I note that it's 6:30ish. Since my class finished last week, and it ran from 7:00 to 10:00, I had been planning on sort of reserving that time to work on art stuff. My mom pointed out to me that didn't I need something from the store and she was going to the store later and it would only be a half hour or fourty-five minutes so why didn't I just come with her? I figured that would be okay. Three hours later (THREE FUCKING HOURS), we got home. An hour and ten minutes later, she finally found the time to help me with the college stuff, which turned out to not be as complicated as I thought it was. No art has happened. No homework has happened. It's 12:38 AM.
My mom is a good mom when that's what she's doing. When she's constantly at my grandparent's house, she isn't. There's some times when it's fine, and there are some times when I just need someone to help me with things. Sometimes, I just need my mom.
I sometimes wonder how my education would have been different if my parents had pushed me more. I'm not a terribly self-motivated person, but I wonder, if they had treated Bs like they were a bad thing, if they had made sure I did my homework, if they had focused more on that, would I be better off? If they had pushed me at art, would I not think that everything I have in my portfolio is horrible? No, instead, I think they wanted some well-rounded, emotionally stable child. They didn't really get one.
I wonder if I really want to go to college, or if I just want to get out of here. Because I do want to get out of here. I think it's funny that I've never questioned if I could live on my own, but I've questioned plenty of times if I could handle the work in college, handle that pressure. It seems like everything might be more real in college. And art school? I don't know if I want to be an artist, or if I'm just going into art because it's something where I don't have to feel so fucking inadaquate all the time, like I do at school. I don't think it's going to help, really. And apparently a lot of the portfolio work I've been doing is wrong. Great. Really freeking great. I don't know how good I am, compared to other people. And part of the art school concept is that I won't have to compare myself any more, I won't have to care that my ACT and my GPA is so many points lower than everyone else's, that I didn't get a five on all my AP's, that I wasn't as advanced and as shiny and as perfect as they are.
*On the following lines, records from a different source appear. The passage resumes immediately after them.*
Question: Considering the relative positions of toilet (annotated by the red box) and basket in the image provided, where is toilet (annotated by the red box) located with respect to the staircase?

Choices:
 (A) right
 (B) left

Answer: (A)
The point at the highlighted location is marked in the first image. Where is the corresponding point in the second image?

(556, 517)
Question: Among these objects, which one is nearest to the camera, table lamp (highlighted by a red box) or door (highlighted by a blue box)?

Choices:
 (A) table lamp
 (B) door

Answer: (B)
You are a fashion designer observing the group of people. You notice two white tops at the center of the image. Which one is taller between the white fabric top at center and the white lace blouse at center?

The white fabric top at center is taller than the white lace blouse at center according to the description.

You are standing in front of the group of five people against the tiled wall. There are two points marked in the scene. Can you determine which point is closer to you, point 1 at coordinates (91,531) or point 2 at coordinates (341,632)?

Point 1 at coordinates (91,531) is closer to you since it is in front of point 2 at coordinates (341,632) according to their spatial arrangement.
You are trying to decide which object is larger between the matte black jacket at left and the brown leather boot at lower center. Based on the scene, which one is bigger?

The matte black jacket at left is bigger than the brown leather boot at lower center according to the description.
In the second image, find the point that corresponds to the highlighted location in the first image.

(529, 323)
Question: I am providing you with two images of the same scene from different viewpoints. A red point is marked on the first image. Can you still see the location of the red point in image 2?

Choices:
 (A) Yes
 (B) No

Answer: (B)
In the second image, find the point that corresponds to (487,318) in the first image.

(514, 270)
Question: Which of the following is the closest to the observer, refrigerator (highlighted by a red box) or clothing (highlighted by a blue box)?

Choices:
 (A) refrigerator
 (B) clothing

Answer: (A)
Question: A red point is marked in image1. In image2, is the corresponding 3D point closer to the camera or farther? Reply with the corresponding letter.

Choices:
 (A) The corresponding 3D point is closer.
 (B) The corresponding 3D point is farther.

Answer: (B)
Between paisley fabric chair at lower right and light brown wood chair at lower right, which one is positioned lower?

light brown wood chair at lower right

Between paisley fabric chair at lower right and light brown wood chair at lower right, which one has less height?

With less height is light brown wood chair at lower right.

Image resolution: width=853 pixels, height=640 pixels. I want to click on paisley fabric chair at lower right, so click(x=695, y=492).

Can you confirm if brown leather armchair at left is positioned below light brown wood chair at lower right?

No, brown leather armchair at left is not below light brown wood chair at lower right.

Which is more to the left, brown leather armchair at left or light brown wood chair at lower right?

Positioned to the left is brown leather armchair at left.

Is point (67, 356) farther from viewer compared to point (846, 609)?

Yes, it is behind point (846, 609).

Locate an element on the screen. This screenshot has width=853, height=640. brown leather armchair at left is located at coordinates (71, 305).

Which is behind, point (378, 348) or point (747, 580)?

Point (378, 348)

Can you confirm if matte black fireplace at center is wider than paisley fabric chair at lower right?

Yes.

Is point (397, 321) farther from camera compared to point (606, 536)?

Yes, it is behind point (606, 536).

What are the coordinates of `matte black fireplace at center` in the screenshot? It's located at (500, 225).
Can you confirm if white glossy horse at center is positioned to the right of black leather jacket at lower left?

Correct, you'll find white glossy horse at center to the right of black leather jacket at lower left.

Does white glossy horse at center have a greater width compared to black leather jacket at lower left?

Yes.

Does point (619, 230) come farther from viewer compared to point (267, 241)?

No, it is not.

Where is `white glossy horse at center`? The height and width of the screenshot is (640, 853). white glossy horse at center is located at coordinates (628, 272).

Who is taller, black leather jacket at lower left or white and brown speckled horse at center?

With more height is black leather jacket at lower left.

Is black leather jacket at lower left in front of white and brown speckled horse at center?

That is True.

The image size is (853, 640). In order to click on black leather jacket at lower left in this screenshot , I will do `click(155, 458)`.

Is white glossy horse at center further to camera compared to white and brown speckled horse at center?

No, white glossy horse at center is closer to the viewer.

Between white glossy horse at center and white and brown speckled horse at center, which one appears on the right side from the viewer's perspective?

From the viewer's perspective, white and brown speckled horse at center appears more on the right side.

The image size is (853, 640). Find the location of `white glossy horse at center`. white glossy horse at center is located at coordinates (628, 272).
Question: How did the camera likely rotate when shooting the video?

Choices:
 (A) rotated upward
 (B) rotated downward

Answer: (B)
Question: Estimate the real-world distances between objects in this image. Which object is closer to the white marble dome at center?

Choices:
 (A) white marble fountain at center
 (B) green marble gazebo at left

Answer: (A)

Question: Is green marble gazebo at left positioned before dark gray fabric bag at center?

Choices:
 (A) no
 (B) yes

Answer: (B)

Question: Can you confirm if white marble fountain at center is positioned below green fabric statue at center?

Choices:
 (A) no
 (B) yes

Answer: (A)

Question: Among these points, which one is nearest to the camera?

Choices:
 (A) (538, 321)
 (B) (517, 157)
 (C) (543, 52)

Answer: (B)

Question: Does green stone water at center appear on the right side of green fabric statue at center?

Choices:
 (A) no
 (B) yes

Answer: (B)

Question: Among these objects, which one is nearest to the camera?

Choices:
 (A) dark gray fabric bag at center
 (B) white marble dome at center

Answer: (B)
I have this dream that maybe, at art school, I won't have to feel bad about everything, that I can just exist and do my thing and be fine with that.
And then I realize that after art school, I'm going to have to get a job and then be competing with everyone else. Even if I got published, I know I would push that competitive additude on myself, that I wouldn't feel okay about being mid-list while there are bestsellers out there, wondering what's wrong with me, wondering why more people aren't reading my book, wondering why they got the wrong message from it. And then, I would have those helpful friends asking "Is this based on real life?" No. It's not. You would like to think that you're him, I know. You're not. It was always supposed to be like that, all along. That's why you're not reading it.
And this, my friends, is what the month after NaNo really feels like. Too excited, too low, too meh. It's slightly worrying that NaNo makes me feel like this, but I can't explain it any other way. I feel good when I'm writing, and when you take away that adreneline, everything is suddenly a lot less colourful.
But I'll be fine, even if I don't see that now.